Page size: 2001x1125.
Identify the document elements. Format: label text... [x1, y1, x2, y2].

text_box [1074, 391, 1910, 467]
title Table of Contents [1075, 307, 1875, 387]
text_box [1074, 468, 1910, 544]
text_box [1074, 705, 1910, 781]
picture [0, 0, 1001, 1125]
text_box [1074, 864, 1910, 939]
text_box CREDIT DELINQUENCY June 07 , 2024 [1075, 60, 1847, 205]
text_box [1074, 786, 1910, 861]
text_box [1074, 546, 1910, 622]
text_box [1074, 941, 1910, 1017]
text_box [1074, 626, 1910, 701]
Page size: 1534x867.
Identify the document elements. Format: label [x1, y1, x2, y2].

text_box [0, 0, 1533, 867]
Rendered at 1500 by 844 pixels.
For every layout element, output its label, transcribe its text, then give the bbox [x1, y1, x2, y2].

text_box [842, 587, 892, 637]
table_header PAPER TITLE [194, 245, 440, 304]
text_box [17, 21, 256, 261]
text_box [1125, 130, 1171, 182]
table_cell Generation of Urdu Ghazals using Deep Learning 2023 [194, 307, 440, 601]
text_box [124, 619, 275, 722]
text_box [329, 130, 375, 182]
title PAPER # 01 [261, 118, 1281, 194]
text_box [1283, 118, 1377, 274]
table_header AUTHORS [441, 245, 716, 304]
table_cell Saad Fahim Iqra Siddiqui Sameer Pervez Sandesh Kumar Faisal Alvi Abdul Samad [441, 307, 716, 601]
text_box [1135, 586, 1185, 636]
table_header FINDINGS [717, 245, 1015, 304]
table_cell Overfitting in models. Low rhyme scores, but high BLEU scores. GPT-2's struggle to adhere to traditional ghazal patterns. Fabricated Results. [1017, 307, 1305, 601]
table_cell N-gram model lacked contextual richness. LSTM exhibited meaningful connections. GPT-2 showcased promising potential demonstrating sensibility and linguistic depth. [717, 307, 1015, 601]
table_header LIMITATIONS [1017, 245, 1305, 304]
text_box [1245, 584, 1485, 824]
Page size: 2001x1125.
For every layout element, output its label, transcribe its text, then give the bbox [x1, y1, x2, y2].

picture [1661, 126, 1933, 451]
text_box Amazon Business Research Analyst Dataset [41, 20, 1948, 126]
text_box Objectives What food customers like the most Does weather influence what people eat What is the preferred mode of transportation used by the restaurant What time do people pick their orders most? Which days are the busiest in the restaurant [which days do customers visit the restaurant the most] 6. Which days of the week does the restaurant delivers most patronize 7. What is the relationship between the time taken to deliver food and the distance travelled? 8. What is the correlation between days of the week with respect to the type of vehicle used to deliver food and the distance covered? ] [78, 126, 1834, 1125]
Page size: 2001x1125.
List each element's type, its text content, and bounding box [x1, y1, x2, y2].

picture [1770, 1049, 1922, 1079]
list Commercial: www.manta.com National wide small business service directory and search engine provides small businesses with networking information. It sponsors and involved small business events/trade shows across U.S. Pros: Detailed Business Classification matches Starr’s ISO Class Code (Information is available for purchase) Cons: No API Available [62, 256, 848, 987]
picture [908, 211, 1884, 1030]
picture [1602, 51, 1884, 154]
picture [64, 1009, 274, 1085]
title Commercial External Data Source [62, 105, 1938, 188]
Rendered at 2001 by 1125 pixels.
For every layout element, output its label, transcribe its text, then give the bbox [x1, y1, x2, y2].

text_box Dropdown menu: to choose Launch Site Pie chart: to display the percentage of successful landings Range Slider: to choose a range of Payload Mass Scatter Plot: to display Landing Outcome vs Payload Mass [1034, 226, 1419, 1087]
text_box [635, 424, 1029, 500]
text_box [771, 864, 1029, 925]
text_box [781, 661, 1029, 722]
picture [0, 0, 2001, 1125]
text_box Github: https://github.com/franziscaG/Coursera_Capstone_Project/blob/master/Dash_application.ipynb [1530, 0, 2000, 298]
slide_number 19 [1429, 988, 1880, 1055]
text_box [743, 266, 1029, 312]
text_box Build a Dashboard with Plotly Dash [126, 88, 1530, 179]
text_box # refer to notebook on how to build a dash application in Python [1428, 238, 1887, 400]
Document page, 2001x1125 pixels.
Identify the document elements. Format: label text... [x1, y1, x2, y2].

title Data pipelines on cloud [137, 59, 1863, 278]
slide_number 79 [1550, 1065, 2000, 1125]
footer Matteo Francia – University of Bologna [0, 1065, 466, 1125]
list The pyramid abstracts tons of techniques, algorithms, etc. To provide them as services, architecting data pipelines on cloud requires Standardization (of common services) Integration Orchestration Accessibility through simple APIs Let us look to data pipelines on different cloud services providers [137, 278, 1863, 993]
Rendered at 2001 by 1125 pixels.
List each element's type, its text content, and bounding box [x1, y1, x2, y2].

_ _ _ _

BRIEF:
Every record should be retyped so that it matches the original exactly.

RESPONSE:
Page size: 2001x1125.
Identify the document elements. Format: label text... [x1, y1, x2, y2].

text_box [1074, 391, 1910, 467]
title Table of Contents [1075, 307, 1875, 387]
text_box [1074, 468, 1910, 544]
text_box [1074, 705, 1910, 781]
picture [0, 0, 1001, 1125]
text_box [1074, 864, 1910, 939]
text_box CREDIT DELINQUENCY June 07 , 2024 [1075, 60, 1847, 205]
text_box [1074, 786, 1910, 861]
text_box [1074, 546, 1910, 622]
text_box [1074, 941, 1910, 1017]
text_box [1074, 626, 1910, 701]
Page size: 1534x867.
Identify the document elements. Format: label [x1, y1, x2, y2].

text_box [0, 0, 1533, 867]
Rendered at 1500 by 844 pixels.
For every layout element, output its label, transcribe its text, then give the bbox [x1, y1, x2, y2].

text_box [842, 587, 892, 637]
table_header PAPER TITLE [194, 245, 440, 304]
text_box [17, 21, 256, 261]
text_box [1125, 130, 1171, 182]
table_cell Generation of Urdu Ghazals using Deep Learning 2023 [194, 307, 440, 601]
text_box [124, 619, 275, 722]
text_box [329, 130, 375, 182]
title PAPER # 01 [261, 118, 1281, 194]
text_box [1283, 118, 1377, 274]
table_header AUTHORS [441, 245, 716, 304]
table_cell Saad Fahim Iqra Siddiqui Sameer Pervez Sandesh Kumar Faisal Alvi Abdul Samad [441, 307, 716, 601]
text_box [1135, 586, 1185, 636]
table_header FINDINGS [717, 245, 1015, 304]
table_cell Overfitting in models. Low rhyme scores, but high BLEU scores. GPT-2's struggle to adhere to traditional ghazal patterns. Fabricated Results. [1017, 307, 1305, 601]
table_cell N-gram model lacked contextual richness. LSTM exhibited meaningful connections. GPT-2 showcased promising potential demonstrating sensibility and linguistic depth. [717, 307, 1015, 601]
table_header LIMITATIONS [1017, 245, 1305, 304]
text_box [1245, 584, 1485, 824]
Page size: 2001x1125.
For every layout element, output its label, transcribe its text, then give the bbox [x1, y1, x2, y2].

picture [1661, 126, 1933, 451]
text_box Amazon Business Research Analyst Dataset [41, 20, 1948, 126]
text_box Objectives What food customers like the most Does weather influence what people eat What is the preferred mode of transportation used by the restaurant What time do people pick their orders most? Which days are the busiest in the restaurant [which days do customers visit the restaurant the most] 6. Which days of the week does the restaurant delivers most patronize 7. What is the relationship between the time taken to deliver food and the distance travelled? 8. What is the correlation between days of the week with respect to the type of vehicle used to deliver food and the distance covered? ] [78, 126, 1834, 1125]
Page size: 2001x1125.
List each element's type, its text content, and bounding box [x1, y1, x2, y2].

picture [1770, 1049, 1922, 1079]
list Commercial: www.manta.com National wide small business service directory and search engine provides small businesses with networking information. It sponsors and involved small business events/trade shows across U.S. Pros: Detailed Business Classification matches Starr’s ISO Class Code (Information is available for purchase) Cons: No API Available [62, 256, 848, 987]
picture [908, 211, 1884, 1030]
picture [1602, 51, 1884, 154]
picture [64, 1009, 274, 1085]
title Commercial External Data Source [62, 105, 1938, 188]
Rendered at 2001 by 1125 pixels.
For every layout element, output its label, transcribe its text, then give the bbox [x1, y1, x2, y2].

text_box Dropdown menu: to choose Launch Site Pie chart: to display the percentage of successful landings Range Slider: to choose a range of Payload Mass Scatter Plot: to display Landing Outcome vs Payload Mass [1034, 226, 1419, 1087]
text_box [635, 424, 1029, 500]
text_box [771, 864, 1029, 925]
text_box [781, 661, 1029, 722]
picture [0, 0, 2001, 1125]
text_box Github: https://github.com/franziscaG/Coursera_Capstone_Project/blob/master/Dash_application.ipynb [1530, 0, 2000, 298]
slide_number 19 [1429, 988, 1880, 1055]
text_box [743, 266, 1029, 312]
text_box Build a Dashboard with Plotly Dash [126, 88, 1530, 179]
text_box # refer to notebook on how to build a dash application in Python [1428, 238, 1887, 400]
Document page, 2001x1125 pixels.
Identify the document elements. Format: label text... [x1, y1, x2, y2].

title Data pipelines on cloud [137, 59, 1863, 278]
slide_number 79 [1550, 1065, 2000, 1125]
footer Matteo Francia – University of Bologna [0, 1065, 466, 1125]
list The pyramid abstracts tons of techniques, algorithms, etc. To provide them as services, architecting data pipelines on cloud requires Standardization (of common services) Integration Orchestration Accessibility through simple APIs Let us look to data pipelines on different cloud services providers [137, 278, 1863, 993]
Rendered at 2001 by 1125 pixels.
List each element's type, its text content, and bounding box [x1, y1, x2, y2].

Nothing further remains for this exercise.